HOW TO COMPLETE THIS TASK
Leave out the images and transcribe the entries below word for word.

[Opening PROVIDED RECORDS section]

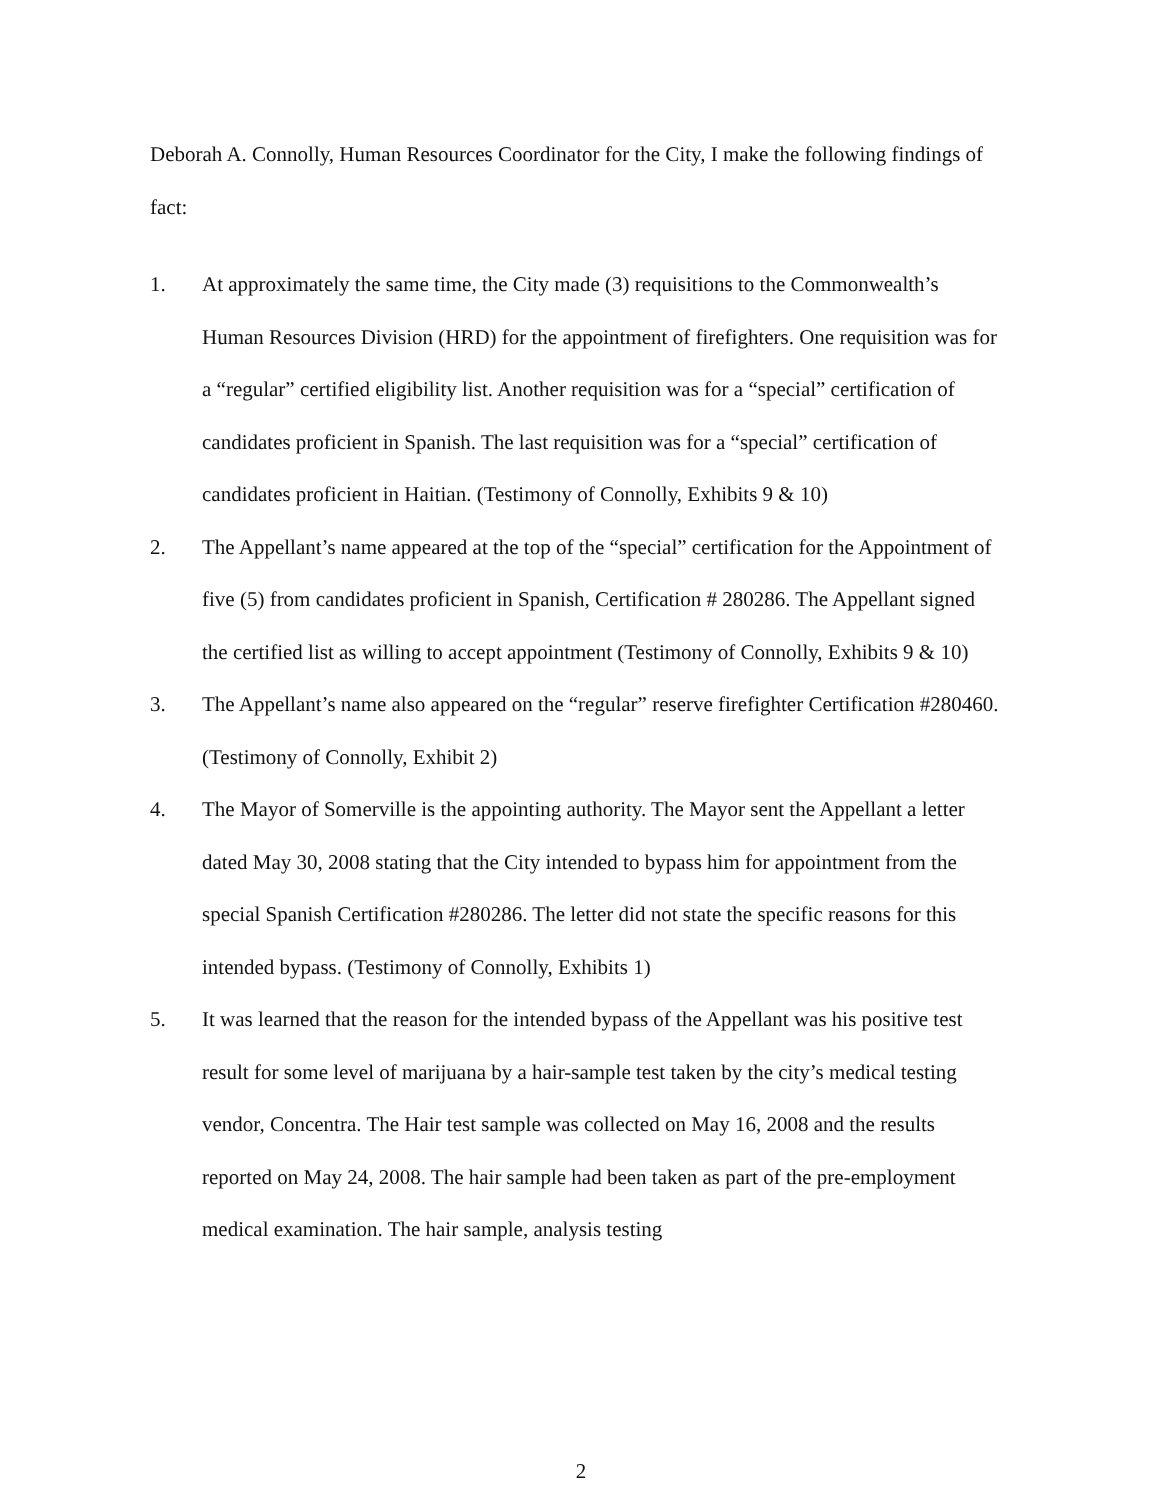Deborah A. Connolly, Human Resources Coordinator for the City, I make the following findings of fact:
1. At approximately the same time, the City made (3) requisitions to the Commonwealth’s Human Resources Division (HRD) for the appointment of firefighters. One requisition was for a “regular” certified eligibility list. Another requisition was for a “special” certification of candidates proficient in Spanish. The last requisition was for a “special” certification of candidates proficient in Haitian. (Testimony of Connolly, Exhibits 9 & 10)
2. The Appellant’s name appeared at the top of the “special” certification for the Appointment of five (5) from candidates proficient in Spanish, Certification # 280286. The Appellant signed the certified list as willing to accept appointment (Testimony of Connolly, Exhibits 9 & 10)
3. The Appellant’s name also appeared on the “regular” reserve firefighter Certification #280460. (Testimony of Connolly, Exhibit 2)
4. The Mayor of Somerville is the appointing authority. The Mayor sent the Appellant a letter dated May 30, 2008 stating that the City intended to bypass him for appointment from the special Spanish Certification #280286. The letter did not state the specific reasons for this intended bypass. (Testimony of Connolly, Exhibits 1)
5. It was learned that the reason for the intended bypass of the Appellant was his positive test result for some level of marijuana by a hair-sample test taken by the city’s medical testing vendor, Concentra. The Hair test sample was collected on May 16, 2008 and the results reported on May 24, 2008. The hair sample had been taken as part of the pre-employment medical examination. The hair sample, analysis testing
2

[Closing PROVIDED RECORDS section]

RESULT
Deborah A. Connolly, Human Resources Coordinator for the City, I make the following findings of fact:
1. At approximately the same time, the City made (3) requisitions to the Commonwealth’s Human Resources Division (HRD) for the appointment of firefighters. One requisition was for a “regular” certified eligibility list. Another requisition was for a “special” certification of candidates proficient in Spanish. The last requisition was for a “special” certification of candidates proficient in Haitian. (Testimony of Connolly, Exhibits 9 & 10)
2. The Appellant’s name appeared at the top of the “special” certification for the Appointment of five (5) from candidates proficient in Spanish, Certification # 280286. The Appellant signed the certified list as willing to accept appointment (Testimony of Connolly, Exhibits 9 & 10)
3. The Appellant’s name also appeared on the “regular” reserve firefighter Certification #280460. (Testimony of Connolly, Exhibit 2)
4. The Mayor of Somerville is the appointing authority. The Mayor sent the Appellant a letter dated May 30, 2008 stating that the City intended to bypass him for appointment from the special Spanish Certification #280286. The letter did not state the specific reasons for this intended bypass. (Testimony of Connolly, Exhibits 1)
5. It was learned that the reason for the intended bypass of the Appellant was his positive test result for some level of marijuana by a hair-sample test taken by the city’s medical testing vendor, Concentra. The Hair test sample was collected on May 16, 2008 and the results reported on May 24, 2008. The hair sample had been taken as part of the pre-employment medical examination. The hair sample, analysis testing
2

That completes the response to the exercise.